Summary and Analysis
Chapters 95–99: The Interview
Summary
After Pi’s rescue, Mr. Tomohiro Okamoto and his junior colleague, Mr. Atsuro Chiba, both of the Maritime Department in the Japanese Ministry of Transport, visit Pi and interview him for the record, in part because they are trying to find an explanation for the sinking of the Tsimtsum.
The two officials are very skeptical of Pi’s entire story
and try to refute it by questioning simple details, such as whether or not
bananas float. Pi becomes frustrated with the two men and yells at them, saying
that they are incredibly ignorant of how many animals escape and are lost from
zoos all the time.
The three men finally come to an understanding when the two interviewers
explain that they simply need a second story, something more believable. Pi
supplies this alternative version of his journey, that aboard the lifeboat with
him were his mother, the French cook from the ship, and a crewman. The crewman
had a badly broken leg and the cook insisted on amputating it, gaining the
cooperation of both Pi and Pi’s mother. After the amputation, the crewman died
a slow and painful death. Then the cook revealed that the only reason he
amputated the leg was to use it for bait. Pi’s mother, outraged and sickened by
the act, railed against the cook, especially when he began to eat the crewman,
which Pi insists neither he nor his mother took part in. Pi’s mother and the
cook quarreled, but they eventually became relatively civil shipmates. The
turning point came when a turtle escaped capture and the cook hit Pi. Pi’s
mother then became violent toward the cook and directed Pi to leave the
lifeboat for a raft that was tethered to the lifeboat. Pi watched as the cook
decapitated his mother and threw the severed head to Pi on the raft. In the end,
Pi stabbed the cook to death.
The officials observe that Pi’s first story is much like his
second, only with animals—the zebra is the crewman, the hyena is the French
cook, Orange Juice is Pi’s mother, and the tiger is Pi himself. The two men
decide, and are advised by Pi, that there is no way to tell which story is
true, that they will have to take Pi’s word for it.
Pi also reveals that he believes that the Tsimtsum’s crew was drunk and released
the animals from their cages. He is unable to explain how the ship sank.

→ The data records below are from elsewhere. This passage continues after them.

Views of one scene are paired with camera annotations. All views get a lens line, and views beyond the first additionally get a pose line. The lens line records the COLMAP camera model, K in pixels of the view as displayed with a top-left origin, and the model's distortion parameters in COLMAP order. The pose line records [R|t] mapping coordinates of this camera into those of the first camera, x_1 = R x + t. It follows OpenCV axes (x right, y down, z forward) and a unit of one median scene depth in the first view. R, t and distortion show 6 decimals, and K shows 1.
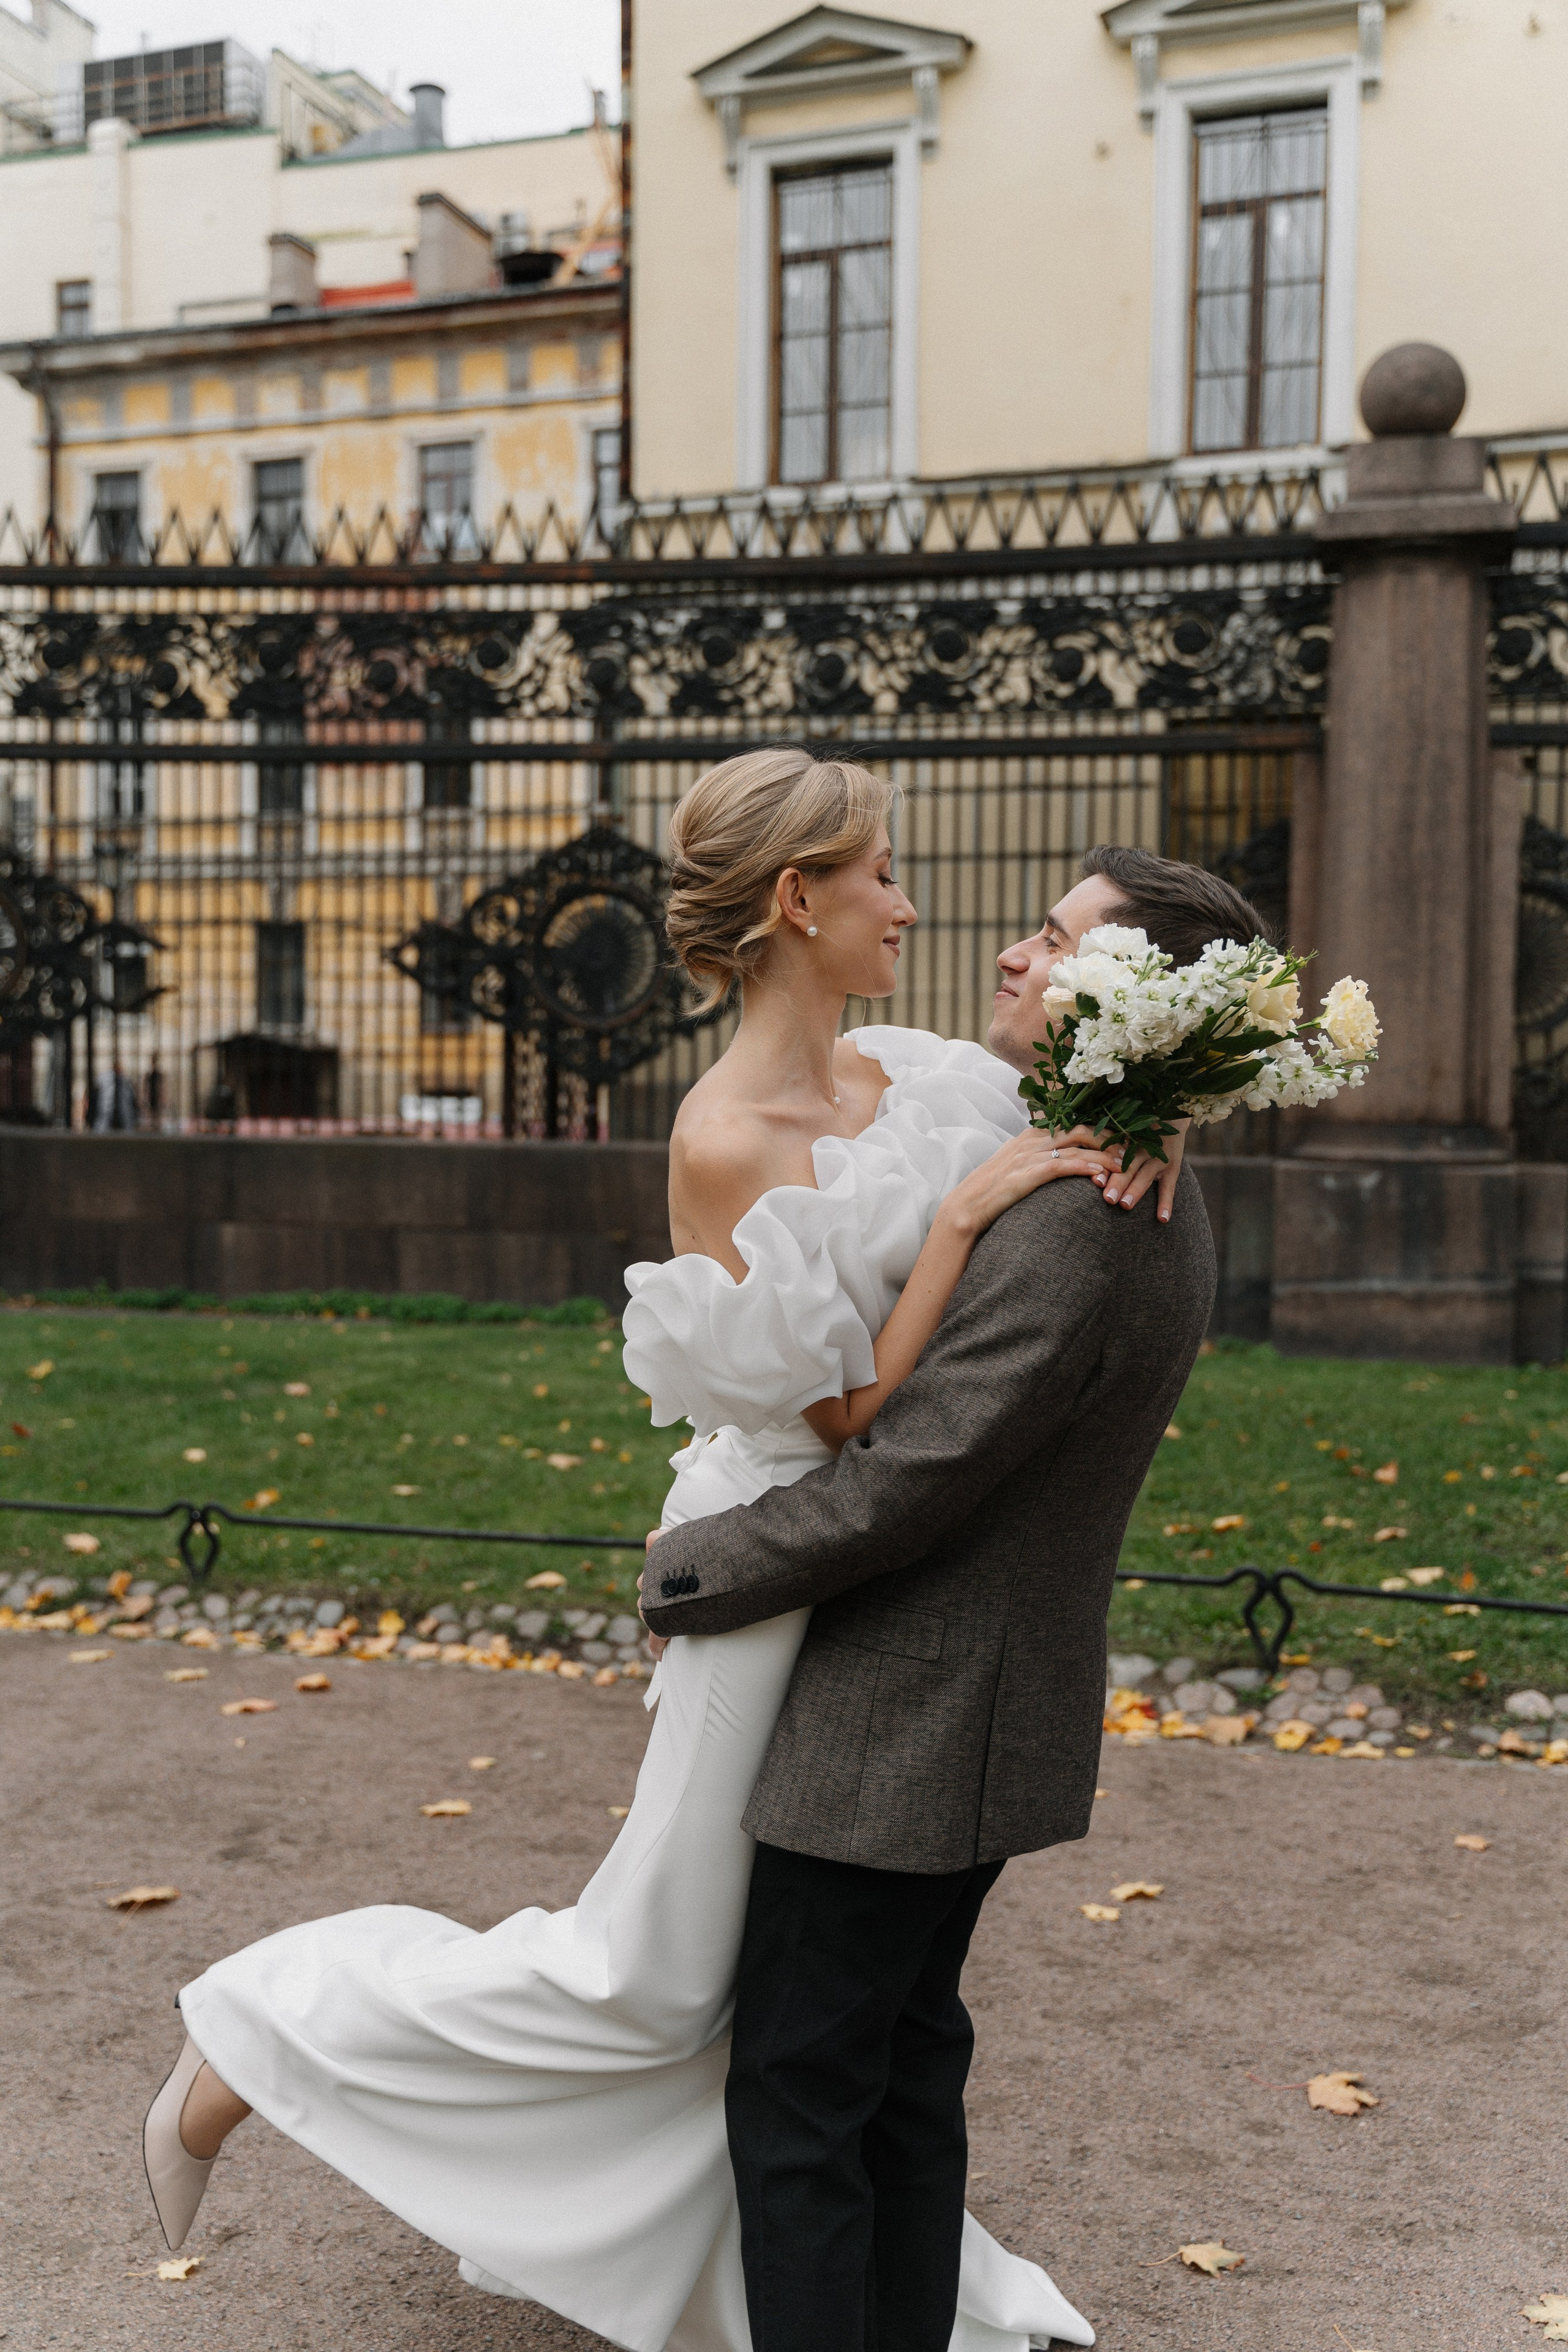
lens RADIAL K [[2214.1, 0, 795.2], [0, 2214.1, 1158.1], [0, 0, 1]] dist [-0.045506, 0.000000]
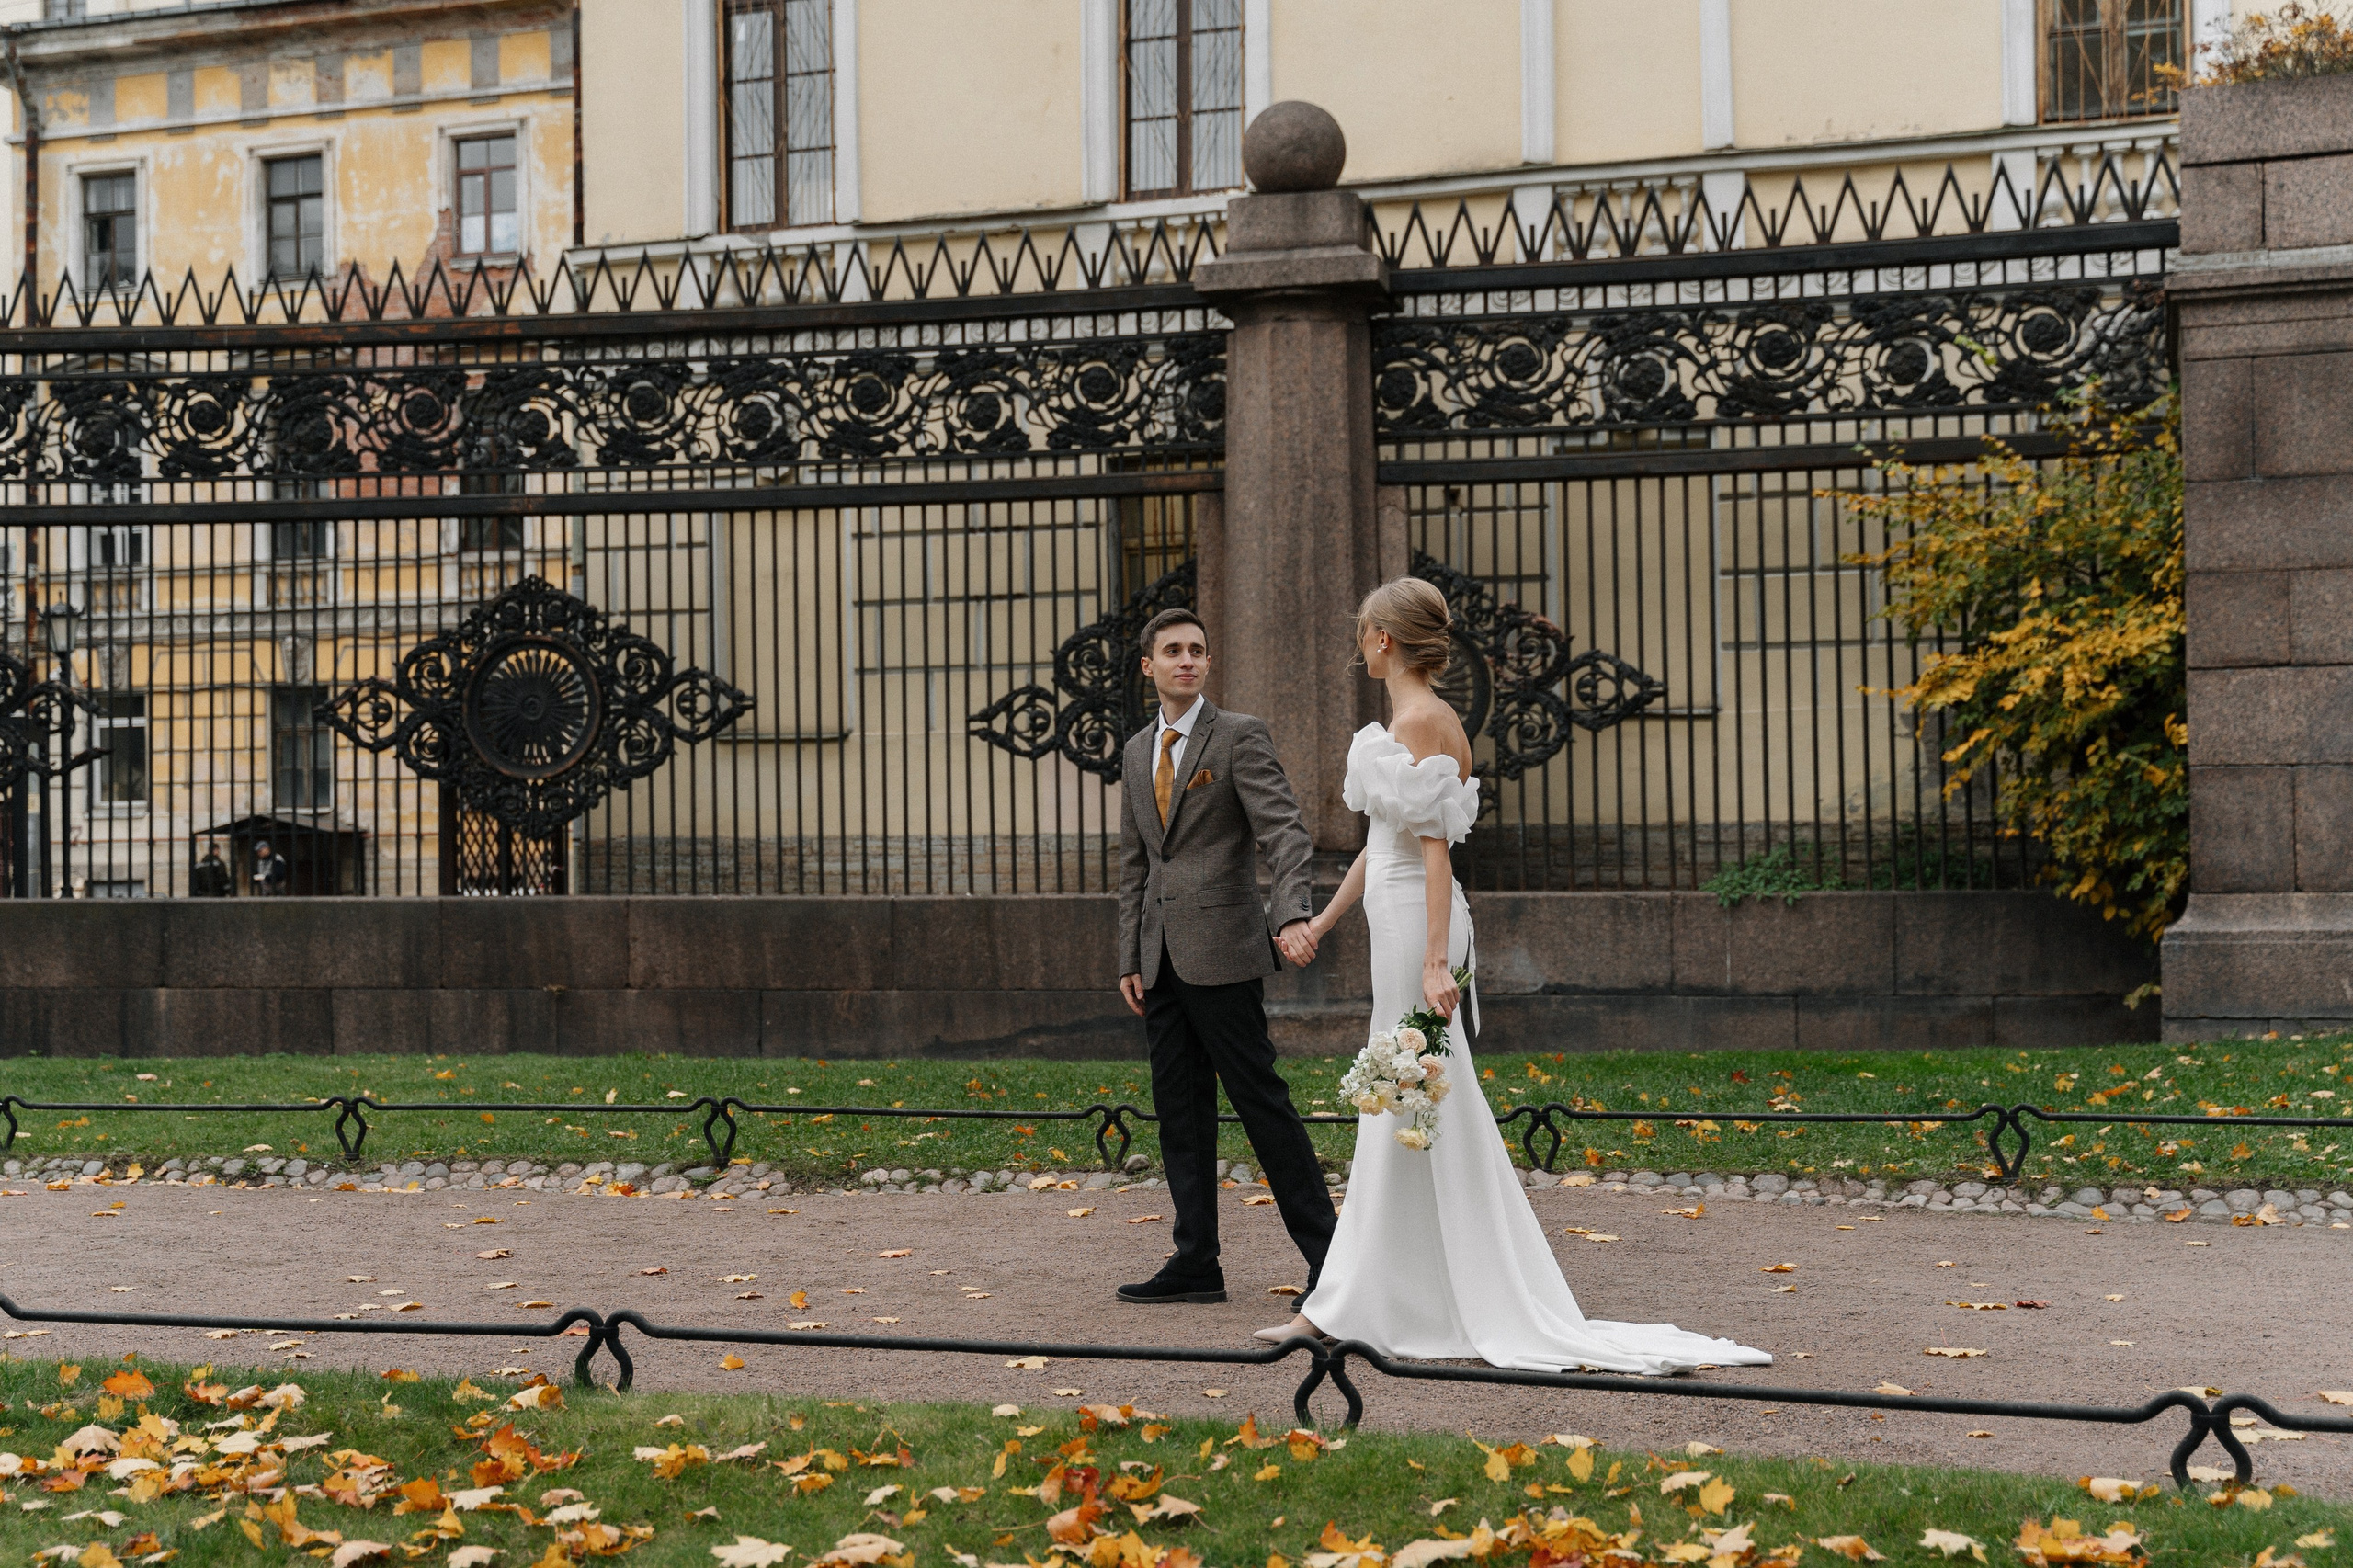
lens RADIAL K [[2798.1, 0, 1176.8], [0, 2798.1, 785.4], [0, 0, 1]] dist [-0.095331, 0.000000]
pose [[0.997896, -0.023226, 0.060525, 0.122799], [0.027176, 0.997497, -0.065282, 0.032750], [-0.058857, 0.066790, 0.996030, -0.258683]]
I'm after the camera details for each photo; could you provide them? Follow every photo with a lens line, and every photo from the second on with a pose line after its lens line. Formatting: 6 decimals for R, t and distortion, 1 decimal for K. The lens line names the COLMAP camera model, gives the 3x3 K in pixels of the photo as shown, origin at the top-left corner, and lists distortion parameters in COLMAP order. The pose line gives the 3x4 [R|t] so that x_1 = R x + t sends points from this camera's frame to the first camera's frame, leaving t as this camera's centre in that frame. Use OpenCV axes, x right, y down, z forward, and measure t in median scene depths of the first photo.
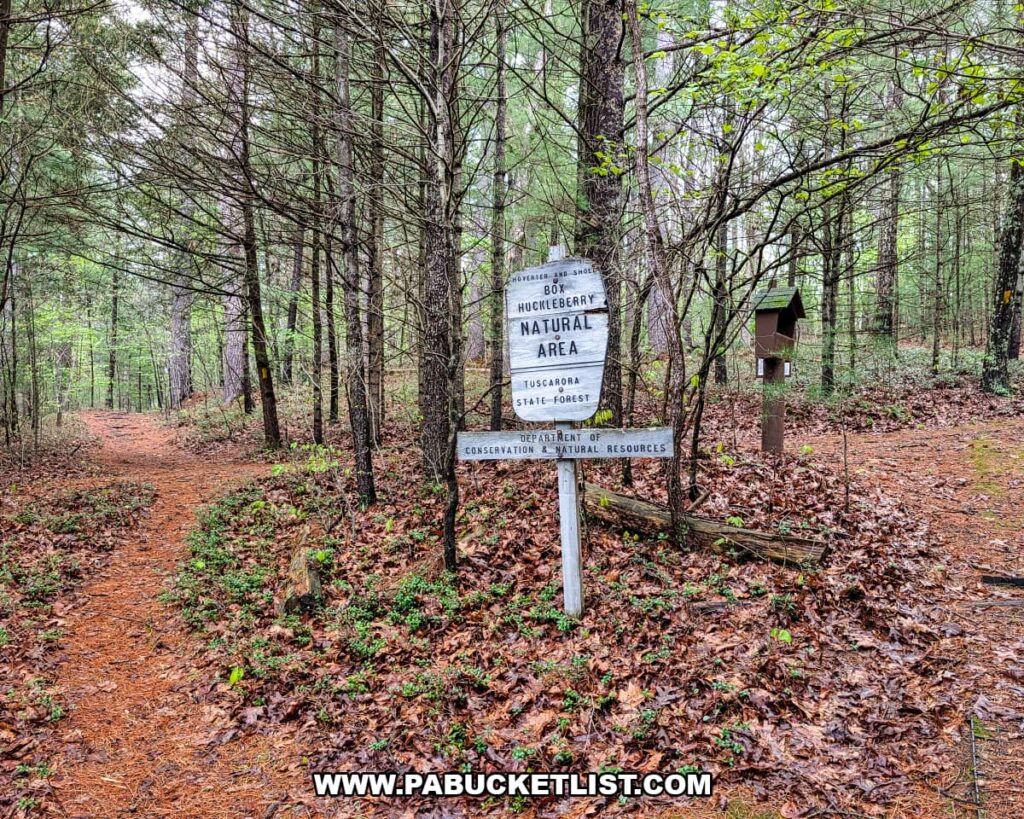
lens RADIAL K [[794.4, 0, 512.2], [0, 794.4, 435.5], [0, 0, 1]] dist [0.029272, -0.017446]
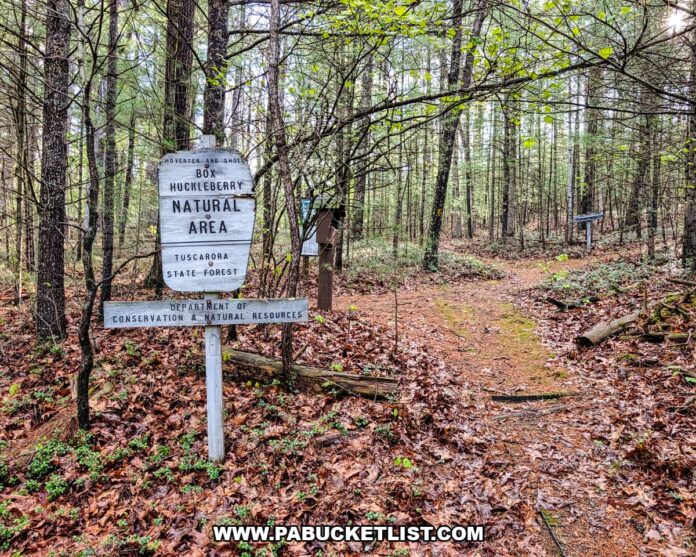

The
two investigators believe that the storm would not have been strong enough to do
it. Pi is unable to address their concerns or suspicions.
Analysis
These chapters are related by The Author, who introduces the
transcript of the Japanese officials’ interview with Pi. Up until now, the
novel has consisted of two types of narrative: first-person from the point of
view of The Author, and first-person from the point of view of The Author
giving us Pi’s first-person account. This new form of narrative is a
third-person transcription, which can only be the invention of the novel’s
author—Yann Martel—and is meant to be completely accepted as fact.
However, Martel continues to introduce ambiguity into the
novel with Pi’s second version of his ordeal. This new story of what happened
on the lifeboat, with its gruesome details and heartbreaking intimacy, rings
very close to being real. A reader could deduce that perhaps Pi Patel was so
traumatized by his experience on the lifeboat with his mother, the cook, and
the crewman that he recast these individuals as animals in order to avoid
having to process such a terrible experience. Martel makes it a matter of faith
for the reader, allowing anyone reading or hearing the two accounts to
subscribe to one or the other, influenced only by Pi’s insistence that the
animal version is the true one.
The exchange between Pi and Mr. Okamoto about invention is
another moment of metafiction that allows all possible scenarios to be true—at least
to some extent. Mr. Okamoto wants truth, and Pi is able to offer only story. Ultimately
Pi states that any narrative, however close to or far from a true experience,
is an invention, thus relieving the reader, The Author, Pi himself, his
interviewers, and Martel from the burden of determining what “really happened.”